*Records shown*
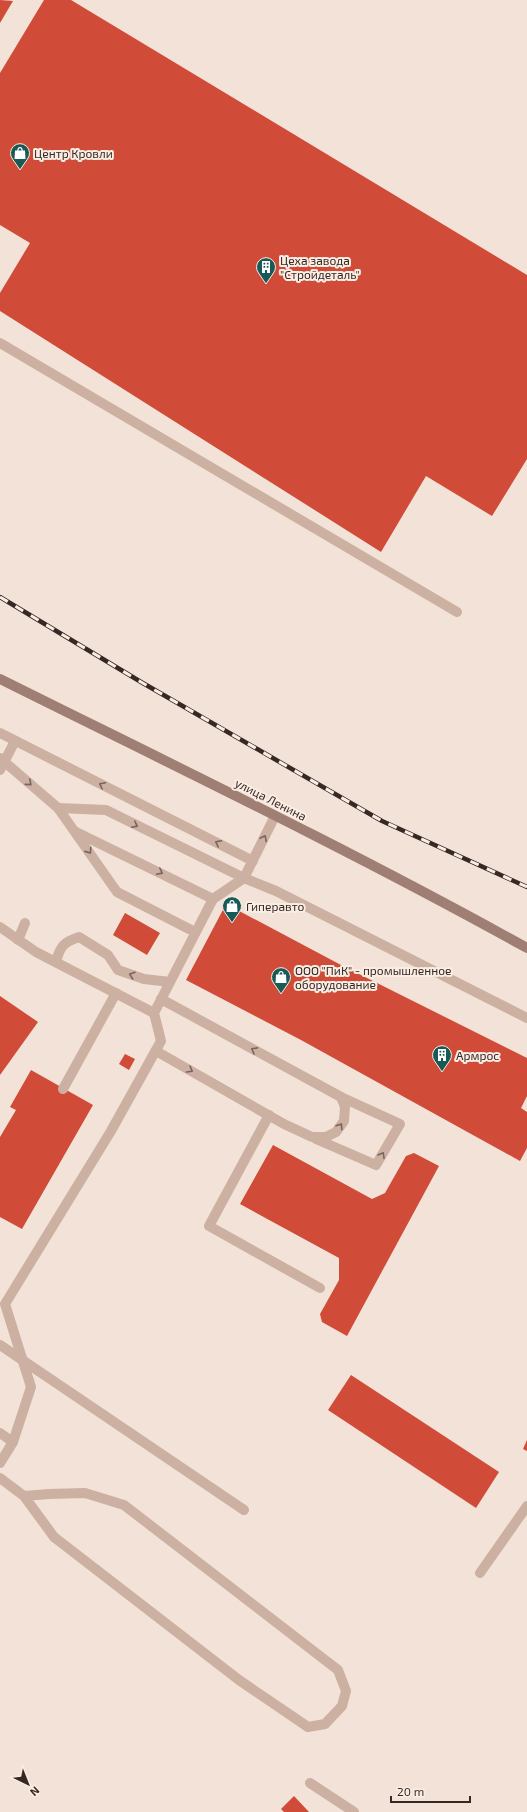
<svg xmlns="http://www.w3.org/2000/svg" width="527" height="1812" font-family="'Exo 2',sans-serif">
<style>
.building{fill:#d04b38}
.lines{fill:none;stroke-linecap:round;stroke-linejoin:round}
.service{stroke:#ccb0a2;stroke-width:10}
.secondary{stroke:#9f7e74;stroke-width:10}
.rail-casing{stroke:#362825;stroke-width:4.5}
.rail{stroke:#faede3;stroke-width:3;stroke-dasharray:9;stroke-linecap:butt}
.oneway{stroke:#7a655d}
.labels{text-anchor:middle;dominant-baseline:central;stroke-width:4;stroke-linejoin:round;paint-order:stroke}
.poi-label{font-size:12px;fill:#362825;stroke:#faede3;text-anchor:start}
.street-label{font-size:12px;fill:#362825;stroke:#faede3}
</style>
<rect width="100%" height="100%" fill="#f3e2d7"/>
<!-- building -->
<g class="building">
<path d="M0,0l13,1 -13,22z"/>
<path d="M44,0h27l456,275v184l-35,57 -66,-40 -45,76 -381,-241v-18l30,-50 -30,-18v-152z"/>
<path d="M226,904l115,61 186,93v38l-6,12 6,4v36l-7,13 -219,-121 -115,-60z"/>
<path d="M125,913l35,20 -13,22 -34,-20z"/>
<path d="M0,996l38,26 -38,53z"/>
<path d="M125,1054l10,5 -6,11 -10,-6z"/>
<path d="M31,1070l62,35 -71,124 -22,-12v-80l16,-27 -6,-3z"/>
<path d="M273,1145l99,54 13,-6 21,-37 8,-3 25,13 -92,170 -25,-14 -2,-8 19,-34v-22l-99,-54z"/>
<path d="M351,1375l148,97 -23,36 -148,-98z"/>
<path d="M527,1440v11l-4,-2z"/>
<path d="M294,1796l15,16h-25l-3,-3z"/>
</g>
<g class="lines">
<!-- service -->
<g class="service">
<path d="M0,343l457,269"/>
<path d="M0,733l253,128"/>
<path d="M0,758l58,50 59,84 78,40"/>
<path d="M0,770l15,-29"/>
<path d="M58,808l48,2 138,68 32,13 251,127"/>
<path d="M76,832l137,67"/>
<path d="M0,927l36,25 118,61"/>
<path d="M18,940l7,-17"/>
<path d="M56,962c4,-16 8,-20 23,-25l29,18 10,15 26,9 26,3"/>
<path d="M156,1051l128,73 28,13h14l10,-5 8,-11 1,-14 -4,-10 -180,-98"/>
<path d="M63,1089l53,-96"/>
<path d="M269,1115l-60,111 111,62"/>
<path d="M316,1139l60,26 24,-41 -59,-27"/>
<path d="M0,1345l244,165"/>
<path d="M0,1433l13,9"/>
<path d="M0,1463l13,-21 18,-55 -26,-83 106,-173 50,-90 -7,-28 59,-114 31,-21 31,-62"/>
<path d="M0,1478l24,18 30,41 185,143 69,47 17,-3 17,-18 4,-15 -8,-21 -214,-165 -39,-12 -36,1 -25,2"/>
<path d="M480,1573l47,-67"/>
<path d="M310,1783l44,29"/>
</g>
<!-- secondary -->
<path class="secondary" d="M0,679c177,88 354,173 527,269"/>
<defs>
<path id="rail" d="M0,597l141,85 241,139 145,66"/>
</defs>
<!-- rail casing -->
<use href="#rail" class="rail-casing"/>
<!-- rail -->
<use href="#rail" class="rail"/>
</g>
<!-- one-way arrows -->
<defs><path id="oneway-chevron" d="M-2-3.5L2.5 0L-2 3.5" fill="none" stroke-width="1.6" stroke-linecap="round" stroke-linejoin="round"/></defs>
<g class="oneway">
<use href="#oneway-chevron" transform="translate(29 783) rotate(41)"/>
<use href="#oneway-chevron" transform="translate(102 785) rotate(-153)"/>
<use href="#oneway-chevron" transform="translate(135 825) rotate(26)"/>
<use href="#oneway-chevron" transform="translate(264 838) rotate(-63)"/>
<use href="#oneway-chevron" transform="translate(218 843) rotate(-153)"/>
<use href="#oneway-chevron" transform="translate(89 851) rotate(55)"/>
<use href="#oneway-chevron" transform="translate(160 872) rotate(26)"/>
<use href="#oneway-chevron" transform="translate(132 975) rotate(-161)"/>
<use href="#oneway-chevron" transform="translate(254 1050) rotate(-151)"/>
<use href="#oneway-chevron" transform="translate(190 1070) rotate(30)"/>
<use href="#oneway-chevron" transform="translate(340 1126) rotate(-57)"/>
<use href="#oneway-chevron" transform="translate(382 1155) rotate(-60)"/>
</g>
<!-- icons -->
<defs>
<symbol id="shop-pin" viewBox="-11 -11 22 30"><path d="M0 17L-7.5 6A9.5 9.5 0 1 1 7.5 6Z" fill="#185a57" stroke="#faede3"/><path d="M-5-2.5h2.3a2.7 3.5 0 0 1 5.4 0H5L5.5 6h-11ZM-1.5-2.5h3a1.5 2.3 0 0 0-3 0Z" fill="#fff"/></symbol>
<symbol id="building-pin" viewBox="-11 -11 22 30"><path d="M0 17L-7.5 6A9.5 9.5 0 1 1 7.5 6Z" fill="#185a57" stroke="#faede3"/><path d="M-4-6H4V6H1V3H-1V6H-4ZM-2.5-4.3h1.7v1.8h-1.7ZM.8-4.3h1.7v1.8H.8ZM-2.5-1h1.7V.8h-1.7ZM.8-1h1.7V.8H.8Z" fill="#fff"/></symbol>
</defs>
<g fill-rule="evenodd">
<use href="#shop-pin" x="9" y="142" width="22" height="30"/>
<use href="#building-pin" x="255" y="256" width="22" height="30"/>
<use href="#shop-pin" x="221" y="895" width="22" height="30"/>
<use href="#shop-pin" x="270" y="966" width="22" height="30"/>
<use href="#building-pin" x="431" y="1044" width="22" height="30"/>
</g>
<g class="labels">
<!-- poi labels -->
<g class="poi-label">
<text x="34" y="153">Центр Кровли</text>
<text x="280" y="260">Цеха завода<tspan x="280" dy="14">"Стройдеталь"</tspan></text>
<text x="246" y="906">Гиперавто</text>
<text x="295" y="970">ООО "ПиК" - промышленное<tspan x="295" dy="14">оборудование</tspan></text>
<text x="456" y="1055">Армрос</text>
</g>
<!-- street labels -->
<g class="street-label">
<text transform="translate(271 799) rotate(27)">улица Ленина</text>
</g>
</g>
<!-- north arrow -->
<g transform="translate(28 1784) rotate(137)" stroke="#faede3" stroke-width="3" paint-order="stroke">
<path d="M0-3L7 15L0 10L-7 15Z" fill="#362825"/>
<text y="-6" font-size="11" font-weight="bold" text-anchor="middle" fill="#362825">N</text>
</g>
<!-- scale -->
<path d="M391 1796v6h79v-6" fill="none" stroke="#362825" stroke-width="2"/>
<text x="397" y="1796" font-size="12" fill="#362825" stroke="#faede3" stroke-width="3" paint-order="stroke">20 m</text>
</svg>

*What you should do*
Each line holding "round" in the records should be copied out.

*Response to the task*
.lines{fill:none;stroke-linecap:round;stroke-linejoin:round}
.labels{text-anchor:middle;dominant-baseline:central;stroke-width:4;stroke-linejoin:round;paint-order:stroke}
<defs><path id="oneway-chevron" d="M-2-3.5L2.5 0L-2 3.5" fill="none" stroke-width="1.6" stroke-linecap="round" stroke-linejoin="round"/></defs>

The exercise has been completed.